Individuals with ASPD are no match for the average mental health clinician. An adequate assessment is nearly impossible. As they lie and do not cooperate with the process, a therapeutic alliance cannot be established. They lie easily because there is no conscience to keep them from lying. Whatever comes out of their mouth is their truth at the moment. It is also difficult to secure collateral or informant data, as they typically do not have a history of intimate or long-standing relationships, either personal or professional. Often their cohort is as socially impaired as they are. Even potentially treatable Axis I conditions are hard to diagnose as they might be faking positive or faking negative to advance their own agenda. Common agendas include securing controlled substances, someone else's money, or avoiding responsibility for their actions, criminal culpability, and apprehension by authorities.
We know nothing about Mickey's father. We do know something about his mother and certain features of ASPD can be seen in her, if not the full disorder. Although the disorder is far more prevalent in men, it presents in women as well.
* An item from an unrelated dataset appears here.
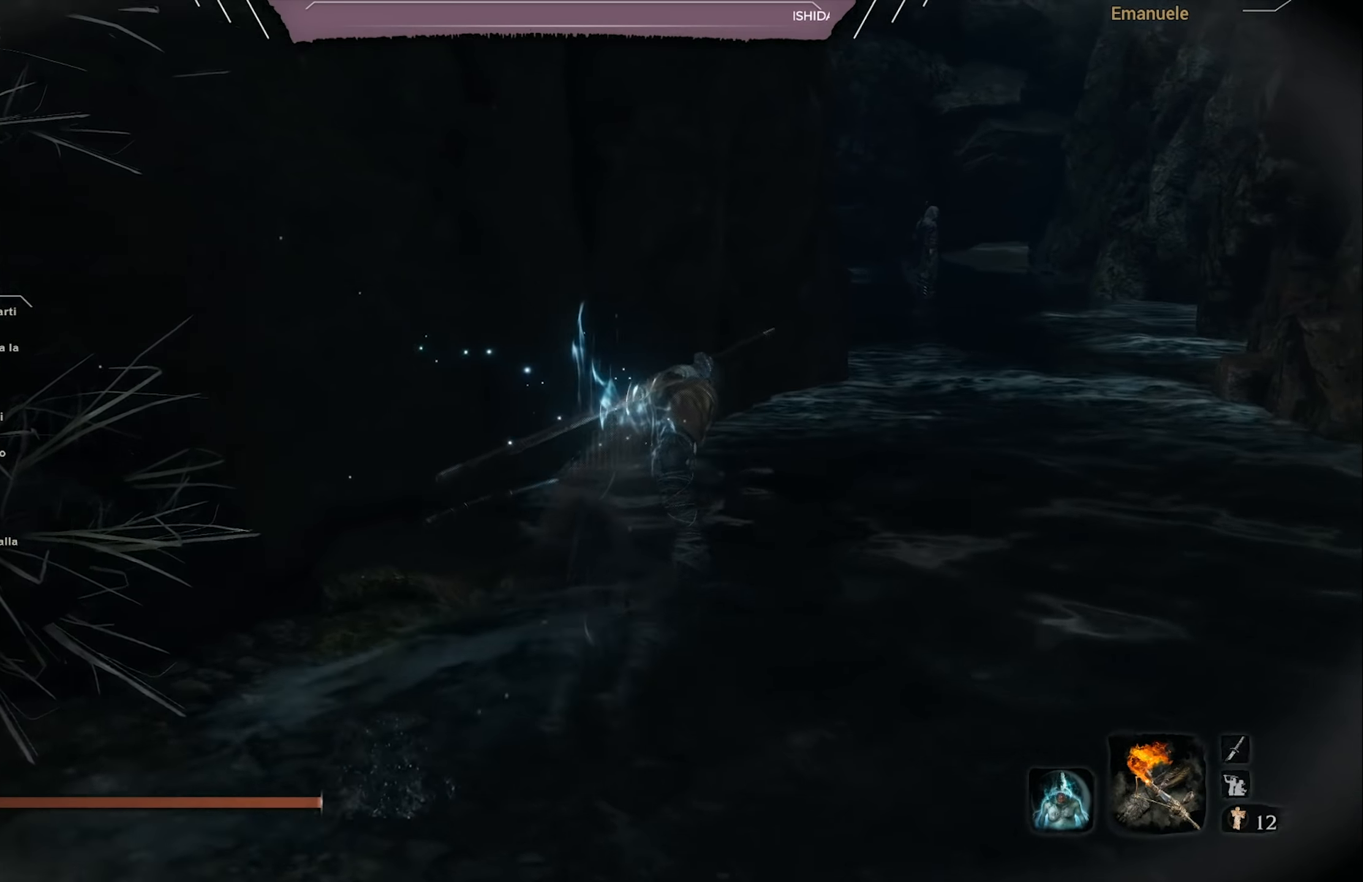
{"buttons": [], "left_stick": "up-right", "right_stick": "center", "events": []}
Clinical evidence suggests that there is a strong genetic contribution to this disorder. One major study of twin pairs found that there is a 69% likelihood of a second twin being diagnosable with ASPD if the first twin was so diagnosed (Fu et al., 2002). A meta-analysis of twin and adoption studies of the development of ASPD suggested that the disorder is more strongly influenced by genetic than by environmental and social learning factors (Rhee & Waldman, 2002).
Appropriate treatment options for Mickey H. are between few and nonexistent. If he would agree, the next time he presented at the ER it might be helpful to transfer him from the hospital to an inpatient facility specializing in the treatment of alcohol and substance use disorders. He might agree to this if he needed a safe haven at that time. It is doubtful he would cooperate with the program, but it would be worth a try. He is reaching old age, and some of these characters mellow a bit, becoming less hostile, violent, and impulsive. This could provide a window of opportunity where a previously rejected treatment might now be accepted. An inpatient setting would also enable a diagnosis of any Axis I condition and the implementation of reasonable treatment. Pharmacological treatment is very complicated for the individual with a substance abuse history. Certainly the social factors that contribute to and sustain his antisocial behaviors need to be identified and environmental engineering strategies applied where feasible. Are there socially acceptable ways for him to meet his needs? We know that having a personality disorder means having a limited and rigid repertoire of responses. Perhaps his being older might be used to convince him that things aren't going well for him now and that they can go better and he can get more if he does things differently. Then the challenge would be to help him learn how to do this.